__What you will do__
A. In the Howie profile, please rewrite the passage from "Since 1999, she" up to and including "variety of missions.", replacing "firm" with "company".
B. Carry the Howie profile forward from its final sentence.

__Text excerpt__
+++

Since 1999, she has been owner of Howie Marketing & Consulting, a grant writing firm that has raised over $40 million for nonprofit organizations representing a wide variety of missions.

We caught up with Howie and talked to her about her chosen industry and the heights she has achieved. She expressed a true love for the field.

The field of grant writing

“Most nonprofit organizations rely on grant funding as part of their revenue stream needed to fund their programming and accomplish their missions,” she said.

But it’s not just non-profits that get grants. Howie said that municipalities and “on a rare occasion” for-profit companies will also be awarded grants, usually for economic development purposes.

“Knowing where to find funding sources and understanding the creation process of a grant proposal is a major part of the success of grant writing, so employing or contracting with a grant writer will increase a nonprofit’s likelihood of winning vital grant funding,” she said. Howie is an industry veteran, and she said there is funding available for virtually every nonprofit mission, including grants for education, the arts and environment, healthcare and mental health, youth development, developmental disabilities, diseases, social services and much more.

Howie routinely encourages and mentors those in the field, and said that strong writing and research skills are paramount to success. “[You also] need to learn the specific art of grant writing,” she said. “You need to be able to vet or determine what is an appropriate funder to apply to.”

Howie also said that, in her field, belonging to trade associations and other industry groups is essential to success. Howie is a member of Grant Professionals Association, and avails herself of their many membership benefits, such as their annual conference, webinars, website and member resources, mentoring program, and more. She was excited to share that the organization will be forming a Delmarva Chapter in the New Year. “Interested individuals can watch their chapter page for details,” she said.

+++

Page-level text extractions:
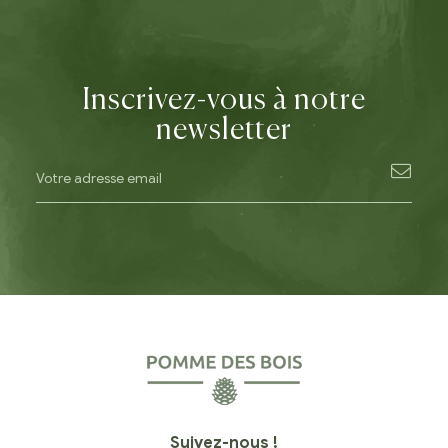
Inscrivez-vous à notre
newsletter
Suivez-nous !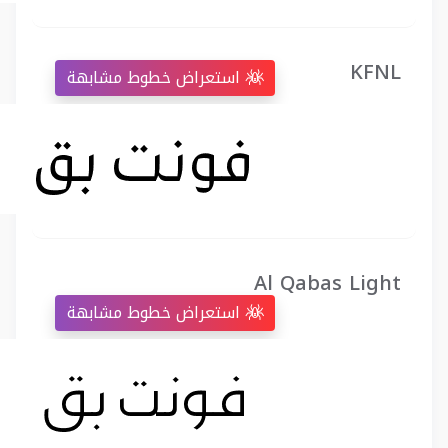
KFNL
استعراض خطوط مشابهة
Al Qabas Light
استعراض خطوط مشابهة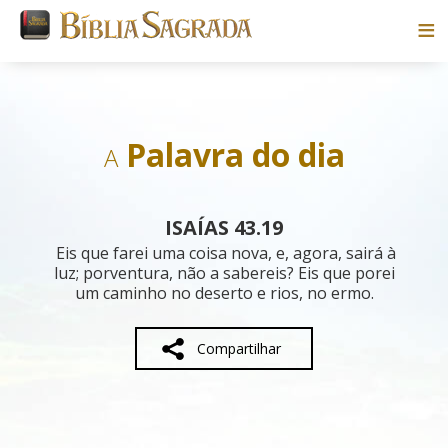
Bíblias
Livros
Palavra do dia
A
Pesquisar
ISAÍAS 43.19
Blog
Eis que farei uma coisa nova, e, agora, sairá à
luz; porventura, não a sabereis? Eis que porei
um caminho no deserto e rios, no ermo.
Parceiros
Sobre
Compartilhar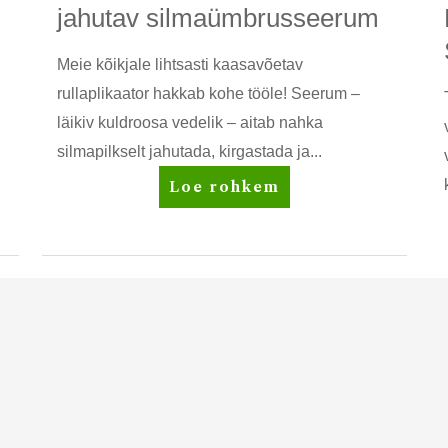
jahutav silmaümbrusseerum
Meie kõikjale lihtsasti kaasavõetav
rullaplikaator hakkab kohe tööle! Seerum –
läikiv kuldroosa vedelik – aitab nahka
silmapilkselt jahutada, kirgastada ja...
Artistry
Loe rohkem
Studio™
Rõhutav
+
jahutav
silmaümbrusseerum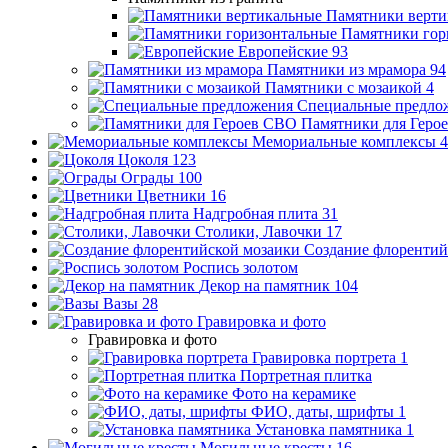
Памятники верти
Памятники гор
Европейские
93
Памятники из мрамора
94
Памятники с мозаикой
4
Специальные предло
Памятники для Геро
Мемориальные комплексы
4
Цоколя
123
Ограды
100
Цветники
16
Надгробная плита
31
Столики, Лавочки
17
Создание флорентий
Роспись золотом
Декор на памятник
104
Вазы
28
Гравировка и фото
Гравировка и фото
Гравировка портрета
1
Портретная плитка
Фото на керамике
ФИО, даты, шрифты
1
Установка памятника
1
Могильные кресты
16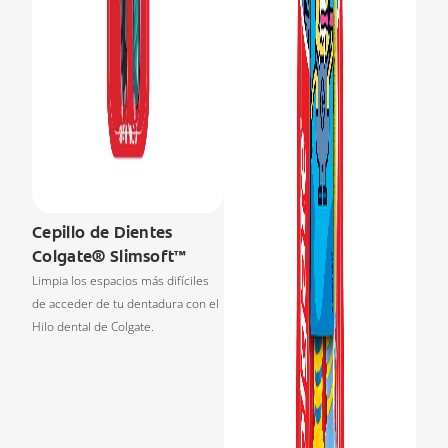
Cepillo de Dientes
Colgate® Slimsoft™
Limpia los espacios más difíciles
de acceder de tu dentadura con el
Hilo dental de Colgate.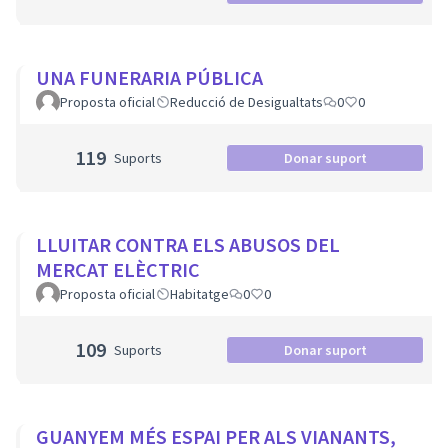
UNA FUNERARIA PÚBLICA
Proposta oficial
Reducció de Desigualtats
0
0
119
Suports
Donar suport
LLUITAR CONTRA ELS ABUSOS DEL
MERCAT ELÈCTRIC
Proposta oficial
Habitatge
0
0
109
Suports
Donar suport
GUANYEM MÉS ESPAI PER ALS VIANANTS,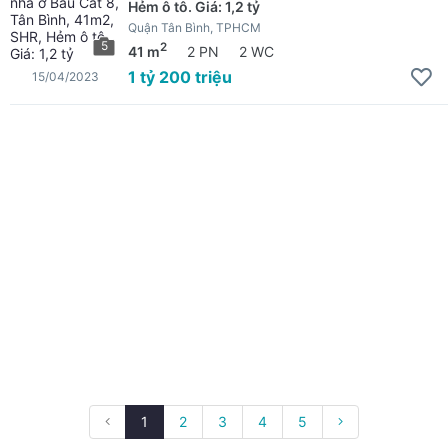
Hẻm ô tô. Giá: 1,2 tỷ
Quận Tân Bình, TPHCM
5
2
41 m
2 PN
2 WC
1 tỷ 200 triệu
15/04/2023
1
2
3
4
5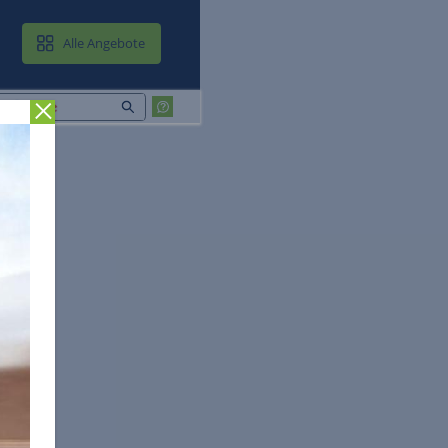
MAIL & CLOUD
Alle Angebote
Zurück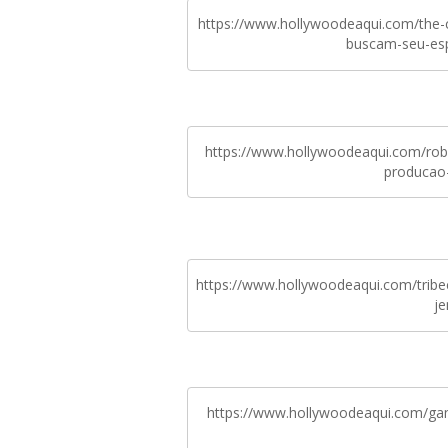
https://www.hollywoodeaqui.com/the-
buscam-seu-es
https://www.hollywoodeaqui.com/robe
producao-
https://www.hollywoodeaqui.com/tribec
je
https://www.hollywoodeaqui.com/gam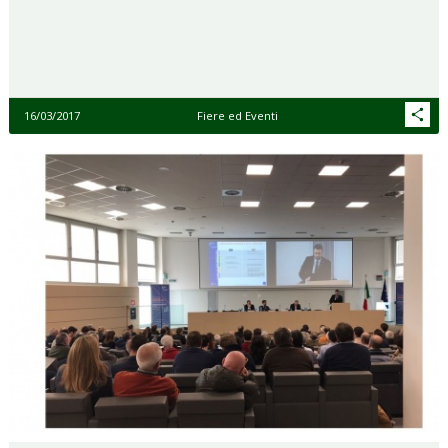
16/03/2017
Fiere ed Eventi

+++

__Answer set__
A.
Since 1999, she has been owner of Howie Marketing & Consulting, a grant writing company that has raised over $40 million for nonprofit organizations representing a wide variety of missions.

B.
“Obtaining your Grant Professional Certificate from the Grant Professional Certificate Institute should be a goal of every grant writing professional,” she said. The credential is awarded to grant professionals who meet eligibility requirements and successfully demonstrate proficiency in the required competencies, and Howie knows it makes all the difference in your professional reputation and viability.

The joys of small business

Howie has been a small business owner since 1999 throughout much of the East Coast. Having landed in Cecil County, she is one of only two people in the county who has earned the prestigious professional certification.

“I wouldn’t do anything else for a living,” she said.

“I love helping nonprofits raise the money they need to accomplish their missions. Nothing is more thrilling than learning your effort has paid off and is going to be helping others in need. For example, I helped a nonprofit school serving 88 children with profound disabilities secure enough funds so each child has their own school iPad, which aids in engagement and information retention. I secured a $750,000 grant to put a new roof on a Boys & Girls Club. Gilda’s Club received $100,000 to build a teen cancer center. One special story is that for a rehabilitation hospital, I secured funding for a ‘sitcar,’ a half car that patients use to practice transference skills. Years later, my father, who was in the facility after suffering a stroke, was happy to use the sitcar indoors to practice getting in and out of a car before being released from the hospital. I would have never thought a family member would have benefited from a grant I wrote.”

Howie moved to Bayview Estates in Earleville last year, and said she and her family live full-time in Cecil County. She has one client so far in the area, Jewish Family Service of Delaware. The group provides vital mental health and other support services for Delmarva residents in crisis, children’s services and senior services.

“I look forward to using my talents to help other nonprofits in Cecil County care for its residents and improve the quality of life in the region – an area that is truly a rural and environmental gem I am proud to call home,” she said.